27 Apr 2012 National Center for Public Policy Research Reacts to DOT’s Proposed Federal Ban on All Cell Phone Use While Driving
Washington, D.C. – U.S. Secretary of Transportation Ray LaHood announced on Thursday that the Department of Transportation (DOT) is pushing for Congress to ban all cell phone usage while driving. Previously the federal authorities, including the National Transportation Safety Board (NTSB), had recommended that such bans were appropriate by only state and local governments.
The following statement from Horace Cooper, adjunct fellow with the National Center and a legal commentator, may be used for attribution:
Last year we warned that Washington, DC would respond to the problem of distracted driving with a heavy handed solution. One that demonstrates that Washington is out of sync with the needs of mainstreet Americans. Instead of solutions which are voluntary and rely on education and technology, LaHood seeks out the hysterical approach of banning cell phone use outright — this is a solution whose time hasn’t come.
This solution is particularly inappropriate in light of the reality that there are any number of distractions that the typical driver faces when they get behind the wheel. Pretending it will be safer merely because we can’t use our phones any more is absurd, but likely to result in needlessly higher fines and insurance costs for already hard hit household budgets.
Treating cell phone use like drunk driving is particularly wrong-headed and assumes that cell-phone use and accessibility are casual novelties instead of the critical 21st century critical tool most Americans rely on. Unlike Washington, adults all across America understand the difference between responsible use of their cellphone and alcoholic misuse.

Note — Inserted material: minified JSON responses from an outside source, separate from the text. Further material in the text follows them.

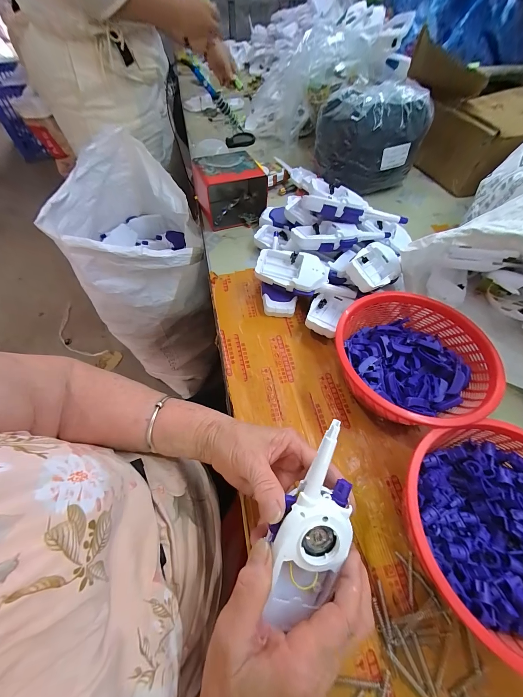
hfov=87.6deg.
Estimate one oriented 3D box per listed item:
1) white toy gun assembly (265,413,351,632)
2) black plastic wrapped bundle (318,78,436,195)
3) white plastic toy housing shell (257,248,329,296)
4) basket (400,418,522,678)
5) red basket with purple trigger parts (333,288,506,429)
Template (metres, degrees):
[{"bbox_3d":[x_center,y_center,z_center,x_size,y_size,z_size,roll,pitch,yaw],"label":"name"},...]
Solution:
[{"bbox_3d":[0.042,0.136,0.217,0.057,0.029,0.151,15,88,10],"label":"white toy gun assembly"},{"bbox_3d":[0.229,-0.465,0.601,0.168,0.158,0.182,-25,61,-16],"label":"black plastic wrapped bundle"},{"bbox_3d":[0.048,-0.120,0.426,0.108,0.028,0.057,21,60,12],"label":"white plastic toy housing shell"},{"bbox_3d":[0.219,0.167,0.255,0.179,0.074,0.175,-18,59,-10],"label":"basket"},{"bbox_3d":[0.182,0.019,0.351,0.172,0.078,0.177,1,58,-1],"label":"red basket with purple trigger parts"}]

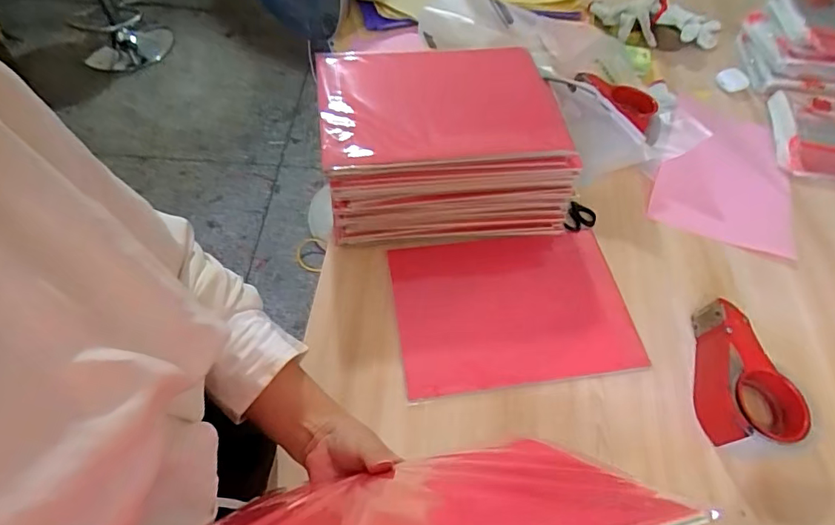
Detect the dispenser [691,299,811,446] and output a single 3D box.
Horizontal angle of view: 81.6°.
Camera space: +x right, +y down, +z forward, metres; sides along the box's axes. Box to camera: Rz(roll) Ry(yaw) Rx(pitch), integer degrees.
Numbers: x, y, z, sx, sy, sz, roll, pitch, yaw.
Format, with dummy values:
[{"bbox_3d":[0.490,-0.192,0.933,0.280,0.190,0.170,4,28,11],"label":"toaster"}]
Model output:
[{"bbox_3d":[0.368,0.122,0.554,0.090,0.056,0.157,4,57,-1],"label":"dispenser"}]

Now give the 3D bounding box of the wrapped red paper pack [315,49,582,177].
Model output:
[{"bbox_3d":[0.019,-0.180,0.677,0.296,0.146,0.231,-3,57,-5],"label":"wrapped red paper pack"}]

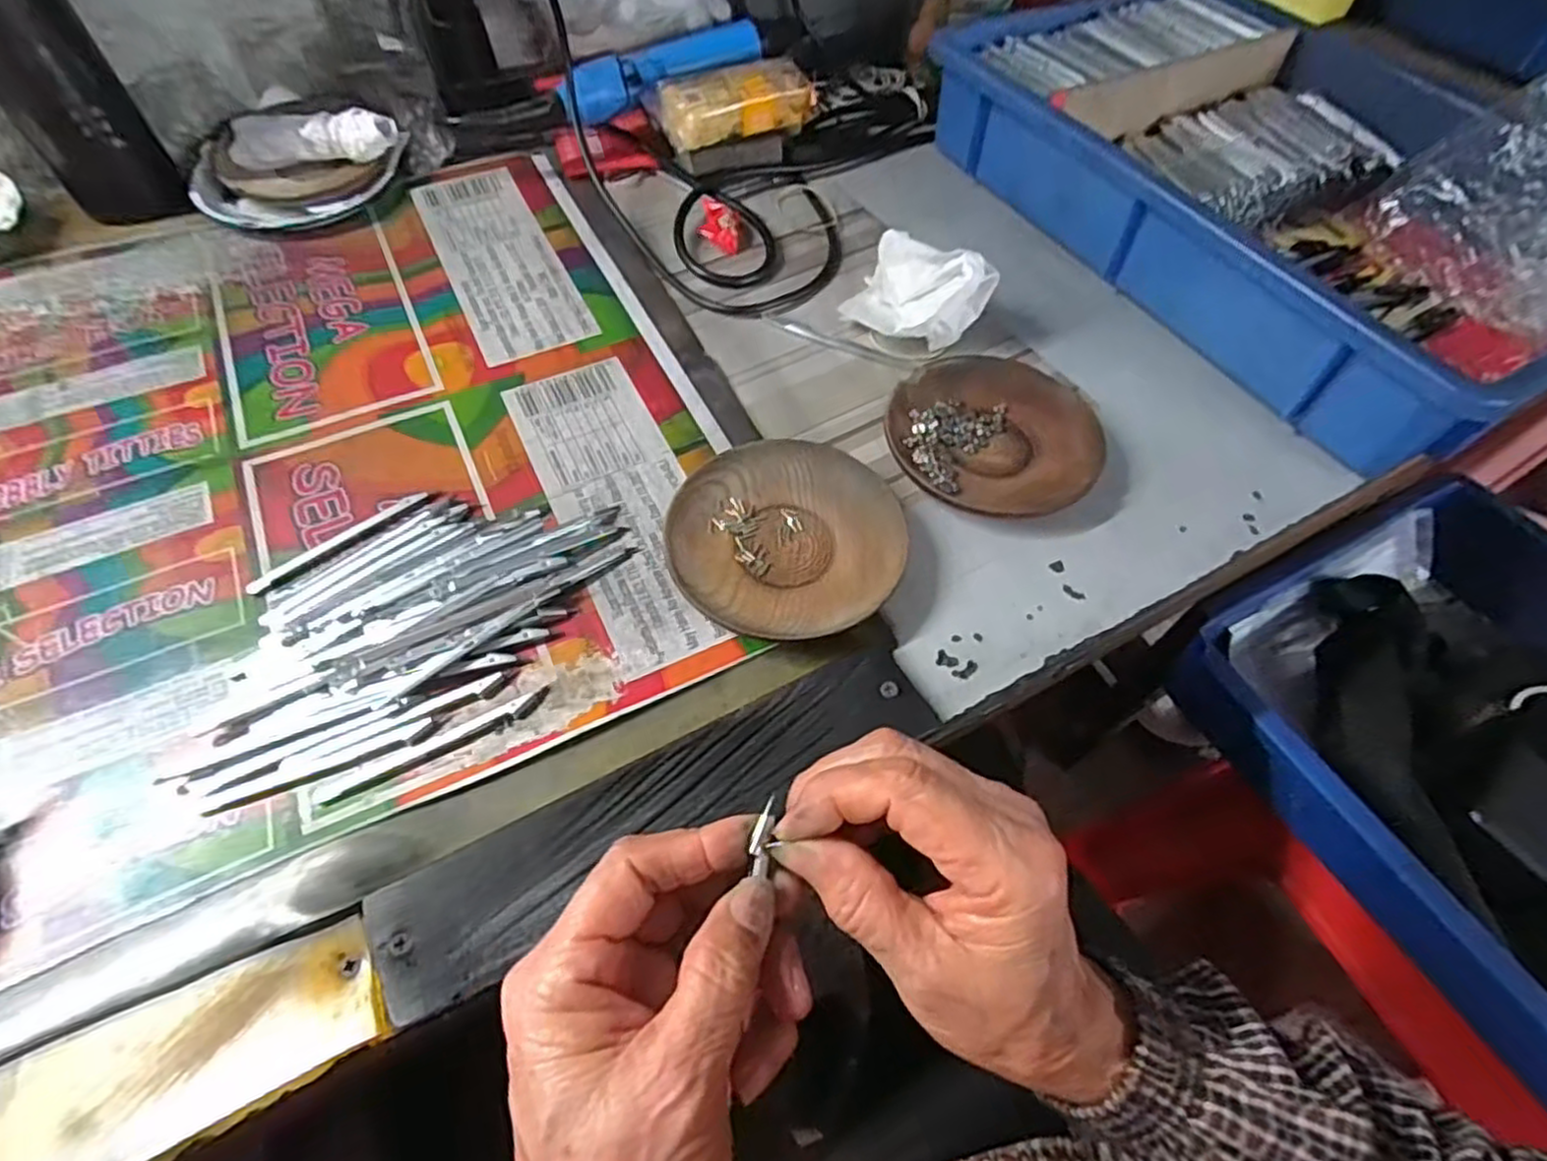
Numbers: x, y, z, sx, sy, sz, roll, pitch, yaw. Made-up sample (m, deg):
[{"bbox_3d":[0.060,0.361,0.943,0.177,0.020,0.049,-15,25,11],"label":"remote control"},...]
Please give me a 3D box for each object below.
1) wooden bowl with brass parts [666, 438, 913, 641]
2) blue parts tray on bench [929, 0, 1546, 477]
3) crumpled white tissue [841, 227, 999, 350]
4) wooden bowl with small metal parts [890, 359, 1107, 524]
[{"bbox_3d":[0.006,-0.021,0.363,0.112,0.016,0.112,1,57,-2],"label":"wooden bowl with brass parts"},{"bbox_3d":[0.343,-0.283,0.511,0.294,0.083,0.438,-24,61,-17],"label":"blue parts tray on bench"},{"bbox_3d":[0.093,-0.188,0.455,0.087,0.051,0.074,22,59,11],"label":"crumpled white tissue"},{"bbox_3d":[0.121,-0.080,0.407,0.113,0.016,0.108,1,57,-2],"label":"wooden bowl with small metal parts"}]

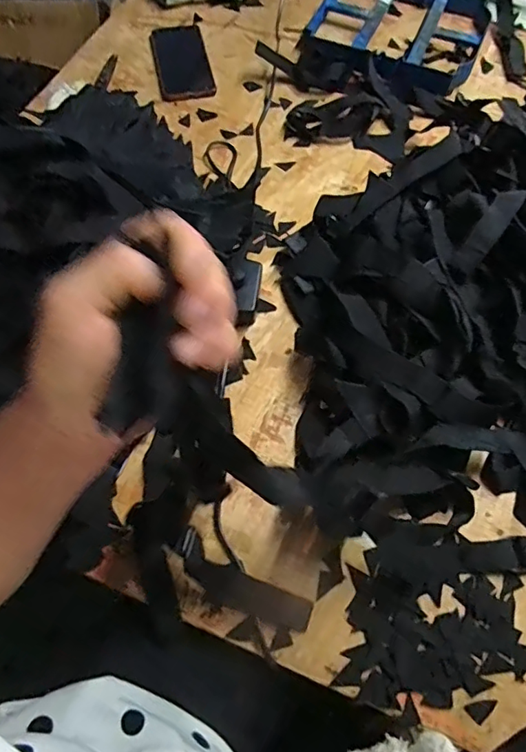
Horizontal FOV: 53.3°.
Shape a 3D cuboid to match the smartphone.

Horace Cooper has appeared on numerous radio programs discussing the pros and cons of government cell phone-use bans, such as a December interview on National Public Radio’s Diane Rehm Show. He is an adjunct fellow with the National Center for Public Policy Research, a member of the African-American leadership group Project 21 and a legal commentator. He taught constitutional law at George Mason University in Virginia and was a senior counsel to U.S. House Majority Leader Dick Armey.
The National Center for Public Policy Research is a conservative, free-market, non-profit think-tank established in 1982. It is supported by the voluntary gifts of over 100,000 individual recent supporters. In 2011 it received over 350,000 individual donations. Two percent of its revenue comes from corporate sources. Contributions to it are tax-deductible.